The rapid development of single-cell RNA-sequencing (scRNA-seq) technology, with increased sparsity compared to bulk RNA-sequencing (RNA-seq), has led to the emergence of many methods for preprocessing, including imputation methods. Researchers from the Johns Hopkins Bloomberg School of Public Health systematically evaluate the performance of 18 state-of-the-art scRNA-seq imputation methods using cell line and tissue data measured across experimental protocols. Specifically, they assess the similarity of imputed cell profiles to bulk samples as well as investigate whether methods recover relevant biological signals or introduce spurious noise in three downstream analyses: differential expression, unsupervised clustering, and inferring pseudotemporal trajectories.
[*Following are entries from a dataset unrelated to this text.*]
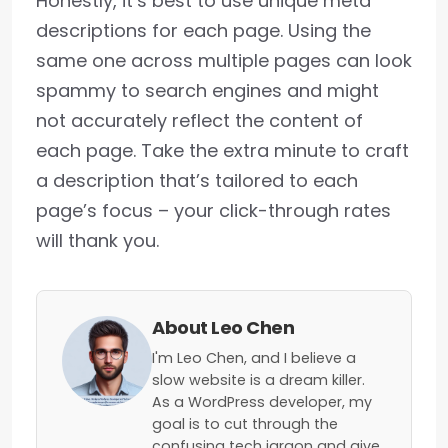
Honestly, it’s best to use unique meta
descriptions for each page. Using the
same one across multiple pages can look
spammy to search engines and might
not accurately reflect the content of
each page. Take the extra minute to craft
a description that’s tailored to each
page’s focus – your click-through rates
will thank you.
About Leo Chen
I'm Leo Chen, and I believe a
slow website is a dream killer.
As a WordPress developer, my
goal is to cut through the
confusing tech jargon and give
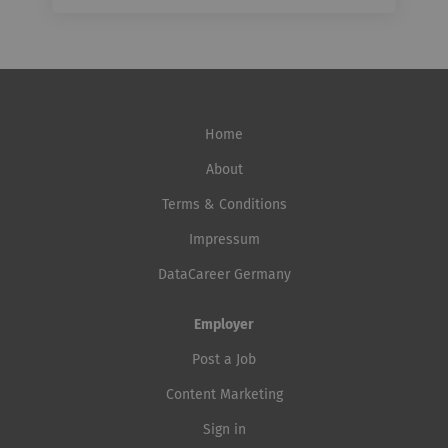
Home
About
Terms & Conditions
Impressum
DataCareer Germany
Employer
Post a Job
Content Marketing
Sign in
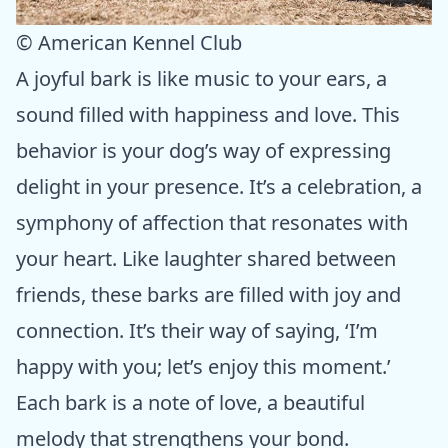
© American Kennel Club
A joyful bark is like music to your ears, a
sound filled with happiness and love. This
behavior is your dog’s way of expressing
delight in your presence. It’s a celebration, a
symphony of affection that resonates with
your heart. Like laughter shared between
friends, these barks are filled with joy and
connection. It’s their way of saying, ‘I’m
happy with you; let’s enjoy this moment.’
Each bark is a note of love, a beautiful
melody that strengthens your bond.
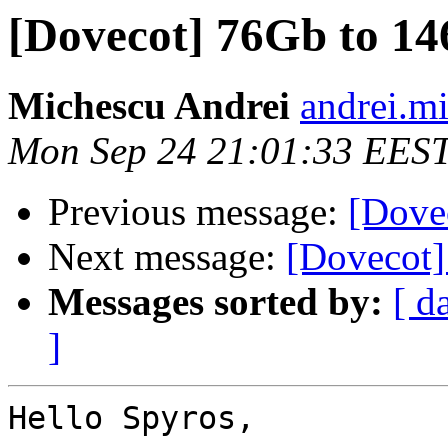
[Dovecot] 76Gb to 1
Michescu Andrei
andrei.mi
Mon Sep 24 21:01:33 EES
Previous message:
[Dove
Next message:
[Dovecot
Messages sorted by:
[ d
]
Hello Spyros,
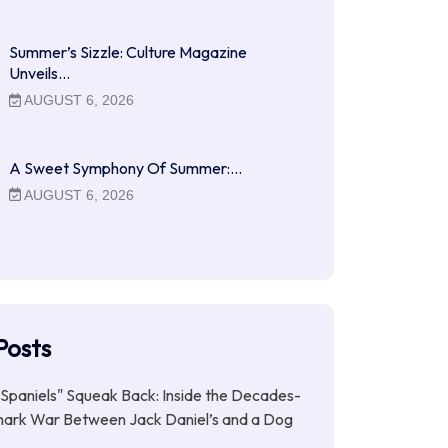
Summer’s Sizzle: Culture Magazine
Unveils…
AUGUST 6, 2026
A Sweet Symphony Of Summer:…
AUGUST 6, 2026
Posts
Spaniels" Squeak Back: Inside the Decades-
ark War Between Jack Daniel’s and a Dog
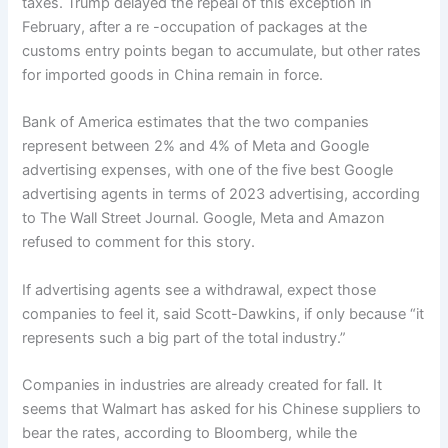
taxes. Trump delayed the repeal of this exception in
February, after a re -occupation of packages at the
customs entry points began to accumulate, but other rates
for imported goods in China remain in force.
Bank of America estimates that the two companies
represent between 2% and 4% of Meta and Google
advertising expenses, with one of the five best Google
advertising agents in terms of 2023 advertising, according
to The Wall Street Journal. Google, Meta and Amazon
refused to comment for this story.
If advertising agents see a withdrawal, expect those
companies to feel it, said Scott-Dawkins, if only because “it
represents such a big part of the total industry.”
Companies in industries are already created for fall. It
seems that Walmart has asked for his Chinese suppliers to
bear the rates, according to Bloomberg, while the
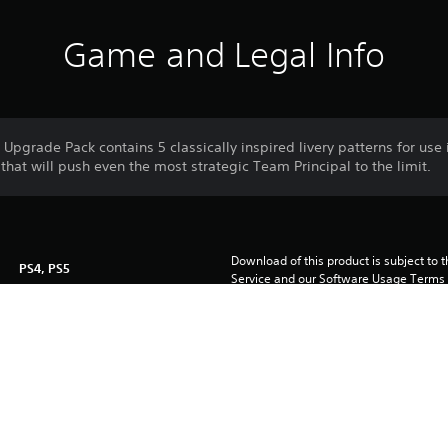
Game and Legal Info
pgrade Pack contains 5 classically inspired livery patterns for use
that will push even the most strategic Team Principal to the limit.
Download of this product is subject to 
PS4, PS5
Service and our Software Usage Terms pl
conditions applying to this product. If y
23/7/2024
terms, do not download this product. Se
FRONTIER DEVELOPMENTS PLC
important information.
Sport, Simulation, Driving/Racing
You can download and play this content
associated with your account (through t
Play” setting) and on any other PS5 con
same account.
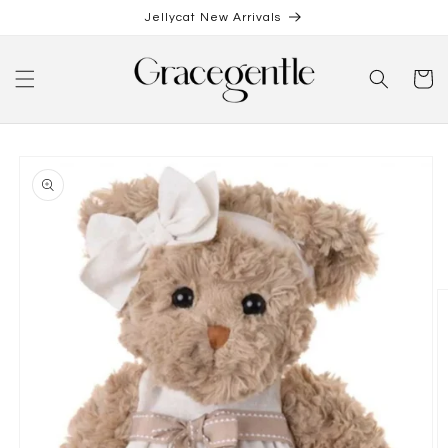
Skip to
Jellycat New Arrivals
content
Cart
Skip to
product
information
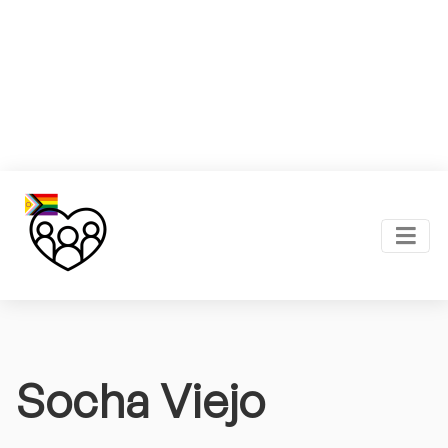
Socha Viejo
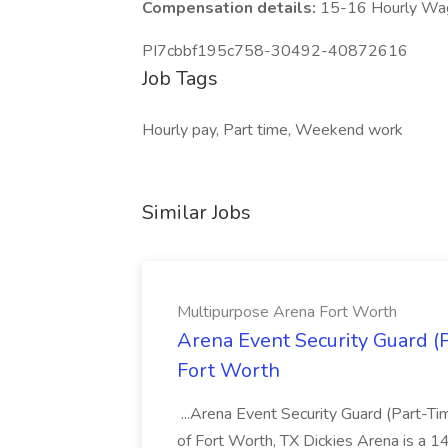
Compensation details:
15-16 Hourly Wa
PI7cbbf195c758-30492-40872616
Job Tags
Hourly pay, Part time, Weekend work
Similar Jobs
Multipurpose Arena Fort Worth
Arena Event Security Guard (
Fort Worth
...Arena Event Security Guard (Part-Ti
of Fort Worth, TX Dickies Arena is a 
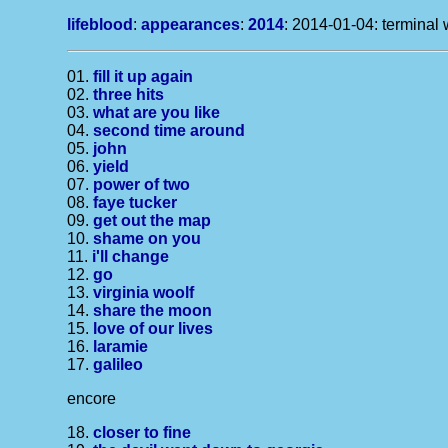
lifeblood
:
appearances
:
2014
: 2014-01-04: terminal 
01.
fill it up again
02.
three hits
03.
what are you like
04.
second time around
05.
john
06.
yield
07.
power of two
08.
faye tucker
09.
get out the map
10.
shame on you
11.
i'll change
12.
go
13.
virginia woolf
14.
share the moon
15.
love of our lives
16.
laramie
17.
galileo
encore
18.
closer to fine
Broadly, the researchers found significant variability in the performance of the methods across evaluation settings. While most scRNA-seq imputation methods recover biological expression observed in bulk RNA-seq data, the majority of the methods do not improve performance in downstream analyses compared to no imputation, in particular for clustering and trajectory analysis, and thus should be used with caution. Furthermore, they found that the performance of scRNA-seq imputation methods depends on many factors including the experimental protocol, the sparsity of the data, the number of cells in the dataset, and the magnitude of the effect sizes. The researchers provide a key set of recommendations for users and investigators to navigate the current space of scRNA-seq imputation methods.
Motivation and overview of benchmark evaluation of scRNA-seq imputation methods
(A) Dimension reduction results after applying Principal Components Analysis (PCA) from either no imputation method (no_imp highlighted in red) or the 18 imputation methods using the null simulations data in which no structural pattern is expected. The color represents the simulated library size (defined as the total sum of counts across all relevant features) for each cell. (B) An overview of the benchmark comparison evaluating 18 scRNA-seq imputation methods.